- Ireland / South Africa
- Dates: 11 – 24 July 2021
- Captains: Andrew Balbirnie / Temba Bavuma

One Day International series
- Results: 3-match series drawn 1–1
- Most runs: Andrew Balbirnie (174) / Janneman Malan (261)
- Most wickets: Josh Little (4) / Andile Phehlukwayo (6)
- Player of the series: Janneman Malan (SA)

Twenty20 International series
- Results: South Africa won the 3-match series 3–0
- Most runs: Andrew Balbirnie (55) / David Miller (139)
- Most wickets: Mark Adair (5) / Tabraiz Shamsi (7)
- Player of the series: David Miller (SA)

= South African cricket team in Ireland in 2021 =

International cricket tour

The South Africa cricket team toured Ireland in July 2021 to play three One Day International (ODI) and three Twenty20 International (T20I) matches. The ODI series formed part of the inaugural 2020–2023 ICC Cricket World Cup Super League. Cricket Ireland confirmed the fixtures in February 2021. Originally, the first and the third T20I matches were scheduled take place on 20 and 25 July respectively. However, in June 2021, Cricket Ireland made a minor change to the tour itinerary by moving both of those matches forward by one day. It was South Africa's first full limited overs tour of Ireland, after previously playing one ODI in Belfast in June 2007. The opening T20I fixture was the first time the two teams had played each other in that format.

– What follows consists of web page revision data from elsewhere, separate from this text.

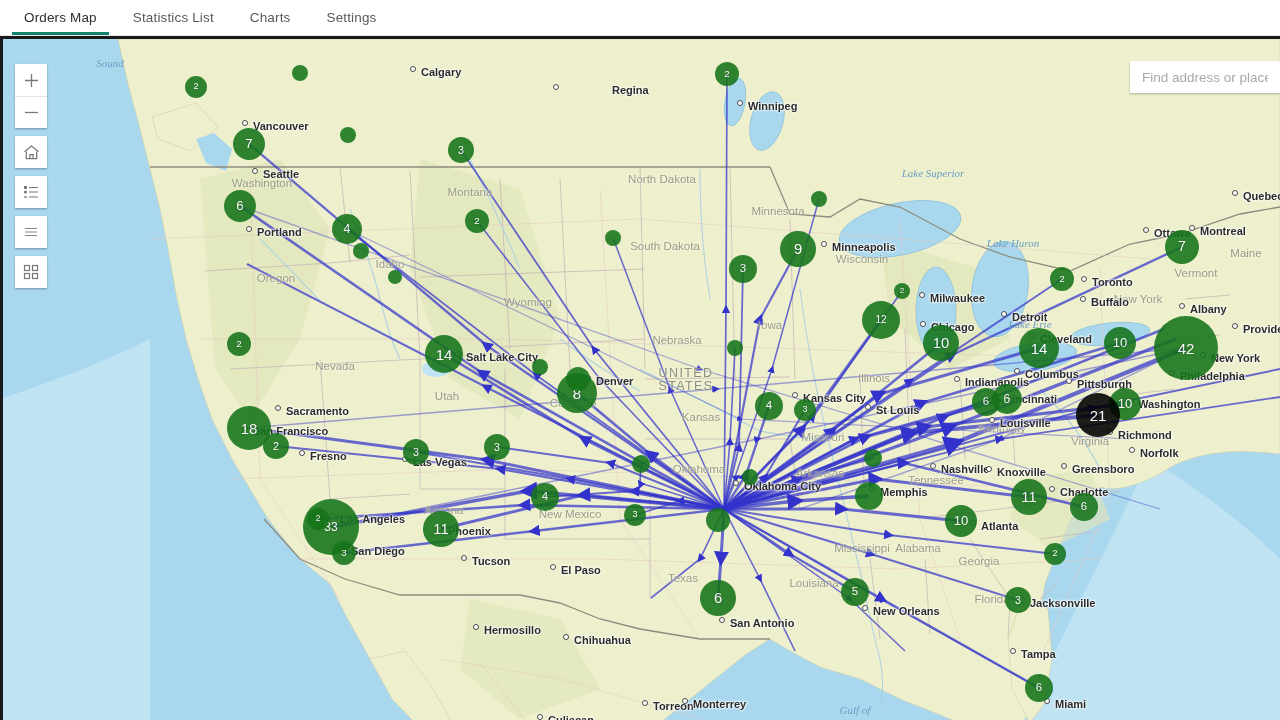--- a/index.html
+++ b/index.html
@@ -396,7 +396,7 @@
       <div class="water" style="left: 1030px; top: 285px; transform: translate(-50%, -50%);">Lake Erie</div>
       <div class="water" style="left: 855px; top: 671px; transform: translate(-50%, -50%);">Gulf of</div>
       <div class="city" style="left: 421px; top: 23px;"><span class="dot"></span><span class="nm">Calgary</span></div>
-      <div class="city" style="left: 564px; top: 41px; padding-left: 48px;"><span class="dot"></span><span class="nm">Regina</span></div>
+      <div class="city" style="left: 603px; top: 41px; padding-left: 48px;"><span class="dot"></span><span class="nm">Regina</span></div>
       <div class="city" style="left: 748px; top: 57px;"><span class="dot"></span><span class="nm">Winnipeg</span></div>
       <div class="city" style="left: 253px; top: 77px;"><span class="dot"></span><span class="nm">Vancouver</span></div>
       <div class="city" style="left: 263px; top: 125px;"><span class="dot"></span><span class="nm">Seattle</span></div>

Only 40.2 overs of Ireland's innings in the first ODI were possible due to rain, with the match finishing as a no result. Ireland won the second ODI by 43 runs to record their first ever win against South Africa in international cricket. South Africa won the third ODI by 70 runs to draw the series 1–1. South Africa won the first two T20I matches to win the series with a match to spare. South Africa won the third T20I by 49 runs to win the series 3–0.

==Squads==

| ODIs |  | T20Is |  |
|---|---|---|---|
| Ireland | South Africa | Ireland | South Africa |
| Andrew Balbirnie (c); Mark Adair; Curtis Campher; George Dockrell; Graham Kennedy; Jeremy Lawlor; Josh Little; Andy McBrine; Graeme McCarter; Barry McCarthy; William Porterfield; Simi Singh; Paul Stirling; Harry Tector; Lorcan Tucker (wk); Craig Young; | Temba Bavuma (c); Quinton de Kock (wk); Bjorn Fortuin; Beuran Hendricks; Reeza Hendricks; Heinrich Klaasen; George Linde; Sisanda Magala; Keshav Maharaj; Janneman Malan; Aiden Markram; David Miller; Lungi Ngidi; Anrich Nortje; Andile Phehlukwayo; Dwaine Pretorius; Kagiso Rabada; Tabraiz Shamsi; Rassie van der Dussen; Kyle Verreynne; Lizaad Williams; | Andrew Balbirnie (c); Mark Adair; George Dockrell; Stephen Doheny; Shane Getkate; Josh Little; Barry McCarthy; William McClintock; Kevin O'Brien; Neil Rock; Simi Singh; Paul Stirling; Harry Tector; Lorcan Tucker (wk); Ben White; Craig Young; | Temba Bavuma (c); Quinton de Kock (wk); Bjorn Fortuin; Beuran Hendricks; Reeza Hendricks; Heinrich Klaasen; George Linde; Sisanda Magala; Keshav Maharaj; Janneman Malan; Aiden Markram; David Miller; Wiaan Mulder; Lungi Ngidi; Anrich Nortje; Andile Phehlukwayo; Dwaine Pretorius; Kagiso Rabada; Tabraiz Shamsi; Rassie van der Dussen; Kyle Verreynne; Lizaad Williams; |

Prior to the tour, Sisanda Magala was ruled out of South Africa's squad due to an ankle injury with Beuran Hendricks named as his replacement. Wiaan Mulder was also added to South Africa's T20I squad. Ahead of the first ODI, Jeremy Lawlor was added to Ireland's squad. Neil Rock was ruled out of Ireland's T20I after testing positive for COVID-19, with Stephen Doheny named as his replacement.